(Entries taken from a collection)
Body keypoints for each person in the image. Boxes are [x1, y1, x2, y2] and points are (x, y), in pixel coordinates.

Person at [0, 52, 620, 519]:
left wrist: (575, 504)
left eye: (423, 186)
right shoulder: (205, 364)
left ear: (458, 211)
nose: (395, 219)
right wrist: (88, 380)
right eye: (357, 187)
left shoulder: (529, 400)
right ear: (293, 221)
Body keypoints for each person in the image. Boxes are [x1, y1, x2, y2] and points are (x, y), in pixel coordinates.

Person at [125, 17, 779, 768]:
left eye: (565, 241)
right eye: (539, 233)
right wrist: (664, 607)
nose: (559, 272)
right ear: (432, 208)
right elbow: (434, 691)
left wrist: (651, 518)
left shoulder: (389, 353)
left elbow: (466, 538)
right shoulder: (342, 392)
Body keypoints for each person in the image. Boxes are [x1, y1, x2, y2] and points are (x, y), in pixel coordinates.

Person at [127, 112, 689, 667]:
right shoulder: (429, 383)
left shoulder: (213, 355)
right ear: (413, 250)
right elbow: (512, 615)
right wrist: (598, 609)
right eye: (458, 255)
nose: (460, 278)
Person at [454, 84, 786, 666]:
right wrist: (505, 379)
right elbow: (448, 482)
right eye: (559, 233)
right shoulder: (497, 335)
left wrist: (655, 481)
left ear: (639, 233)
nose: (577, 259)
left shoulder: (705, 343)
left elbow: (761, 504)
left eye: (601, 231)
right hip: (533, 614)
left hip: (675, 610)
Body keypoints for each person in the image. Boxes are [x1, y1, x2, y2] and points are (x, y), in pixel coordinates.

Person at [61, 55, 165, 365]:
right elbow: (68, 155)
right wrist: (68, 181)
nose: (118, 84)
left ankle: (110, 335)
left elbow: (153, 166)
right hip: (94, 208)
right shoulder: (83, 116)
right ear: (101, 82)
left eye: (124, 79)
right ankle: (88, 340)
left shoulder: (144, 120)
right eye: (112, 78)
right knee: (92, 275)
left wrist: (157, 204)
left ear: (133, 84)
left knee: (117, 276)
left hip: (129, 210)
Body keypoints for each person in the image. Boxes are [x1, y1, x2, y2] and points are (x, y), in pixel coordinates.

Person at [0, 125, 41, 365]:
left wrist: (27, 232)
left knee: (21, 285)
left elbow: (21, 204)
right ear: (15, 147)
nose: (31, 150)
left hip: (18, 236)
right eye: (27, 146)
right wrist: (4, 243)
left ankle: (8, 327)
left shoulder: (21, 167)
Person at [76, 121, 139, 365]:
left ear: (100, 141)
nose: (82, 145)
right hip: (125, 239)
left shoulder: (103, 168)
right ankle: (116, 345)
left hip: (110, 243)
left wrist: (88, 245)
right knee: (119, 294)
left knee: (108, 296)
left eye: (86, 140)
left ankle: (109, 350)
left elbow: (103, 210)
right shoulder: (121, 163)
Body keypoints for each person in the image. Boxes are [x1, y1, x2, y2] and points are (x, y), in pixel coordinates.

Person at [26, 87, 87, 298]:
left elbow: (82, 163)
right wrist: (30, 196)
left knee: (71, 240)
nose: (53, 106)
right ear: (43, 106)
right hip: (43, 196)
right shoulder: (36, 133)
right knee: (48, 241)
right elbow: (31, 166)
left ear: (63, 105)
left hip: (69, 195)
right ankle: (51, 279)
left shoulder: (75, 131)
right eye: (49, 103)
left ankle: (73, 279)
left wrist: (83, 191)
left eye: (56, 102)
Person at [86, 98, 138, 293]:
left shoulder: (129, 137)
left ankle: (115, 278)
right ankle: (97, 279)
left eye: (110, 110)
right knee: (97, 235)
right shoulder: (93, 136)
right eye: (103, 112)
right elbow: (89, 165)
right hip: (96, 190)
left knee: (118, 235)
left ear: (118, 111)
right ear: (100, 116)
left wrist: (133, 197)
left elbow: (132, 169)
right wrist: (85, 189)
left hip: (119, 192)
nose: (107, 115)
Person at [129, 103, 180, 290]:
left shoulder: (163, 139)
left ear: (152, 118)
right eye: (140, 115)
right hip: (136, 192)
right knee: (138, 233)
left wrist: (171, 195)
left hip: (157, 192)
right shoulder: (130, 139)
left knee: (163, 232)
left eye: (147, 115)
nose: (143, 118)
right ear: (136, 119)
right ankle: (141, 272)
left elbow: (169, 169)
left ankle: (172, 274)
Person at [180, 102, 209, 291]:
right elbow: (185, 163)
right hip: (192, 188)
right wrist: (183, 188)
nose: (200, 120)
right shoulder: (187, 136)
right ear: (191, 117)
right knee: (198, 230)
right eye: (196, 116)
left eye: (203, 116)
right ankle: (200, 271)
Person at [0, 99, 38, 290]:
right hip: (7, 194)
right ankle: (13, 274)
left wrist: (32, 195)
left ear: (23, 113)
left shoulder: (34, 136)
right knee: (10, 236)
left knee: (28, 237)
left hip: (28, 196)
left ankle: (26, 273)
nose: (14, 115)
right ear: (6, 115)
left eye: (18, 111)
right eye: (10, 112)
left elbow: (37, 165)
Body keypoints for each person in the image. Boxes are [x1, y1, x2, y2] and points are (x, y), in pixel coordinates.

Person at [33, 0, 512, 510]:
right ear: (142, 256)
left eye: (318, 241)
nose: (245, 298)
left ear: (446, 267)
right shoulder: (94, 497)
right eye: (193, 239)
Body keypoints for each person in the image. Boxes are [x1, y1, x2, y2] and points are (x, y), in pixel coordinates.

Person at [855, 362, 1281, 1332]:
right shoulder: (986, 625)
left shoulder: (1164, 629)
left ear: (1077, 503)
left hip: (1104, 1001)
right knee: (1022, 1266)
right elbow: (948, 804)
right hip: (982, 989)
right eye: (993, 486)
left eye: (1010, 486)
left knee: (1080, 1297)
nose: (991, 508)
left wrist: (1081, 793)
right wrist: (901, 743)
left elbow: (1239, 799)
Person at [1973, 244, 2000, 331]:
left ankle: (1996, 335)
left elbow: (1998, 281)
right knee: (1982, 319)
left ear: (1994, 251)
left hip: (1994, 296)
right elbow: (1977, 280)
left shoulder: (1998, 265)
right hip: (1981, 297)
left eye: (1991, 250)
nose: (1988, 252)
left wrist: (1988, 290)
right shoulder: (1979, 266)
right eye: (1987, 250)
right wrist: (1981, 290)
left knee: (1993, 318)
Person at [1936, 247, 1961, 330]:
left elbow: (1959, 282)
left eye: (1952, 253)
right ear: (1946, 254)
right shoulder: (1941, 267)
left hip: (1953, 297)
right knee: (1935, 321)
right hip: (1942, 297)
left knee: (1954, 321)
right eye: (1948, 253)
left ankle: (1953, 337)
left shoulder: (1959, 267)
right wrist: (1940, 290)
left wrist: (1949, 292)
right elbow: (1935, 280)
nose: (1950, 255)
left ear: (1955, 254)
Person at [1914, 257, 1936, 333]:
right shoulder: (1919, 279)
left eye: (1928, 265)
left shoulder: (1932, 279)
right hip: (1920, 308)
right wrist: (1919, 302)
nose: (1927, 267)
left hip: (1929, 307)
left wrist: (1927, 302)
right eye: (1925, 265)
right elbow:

*Description of the task*
Would you retype exactly the lines above, from the line with "right shoulder: (429, 383)" to the line with "right hip: (94, 208)", with both end lines kept and nothing more?

*Result of this task*
right shoulder: (429, 383)
left shoulder: (213, 355)
right ear: (413, 250)
right elbow: (512, 615)
right wrist: (598, 609)
right eye: (458, 255)
nose: (460, 278)
Person at [454, 84, 786, 666]:
right wrist: (505, 379)
right elbow: (448, 482)
right eye: (559, 233)
right shoulder: (497, 335)
left wrist: (655, 481)
left ear: (639, 233)
nose: (577, 259)
left shoulder: (705, 343)
left elbow: (761, 504)
left eye: (601, 231)
right hip: (533, 614)
left hip: (675, 610)
Body keypoints for each person in the image. Boxes are [x1, y1, x2, y2] and points are (x, y), in pixel coordinates.

Person at [61, 55, 165, 365]:
right elbow: (68, 155)
right wrist: (68, 181)
nose: (118, 84)
left ankle: (110, 335)
left elbow: (153, 166)
right hip: (94, 208)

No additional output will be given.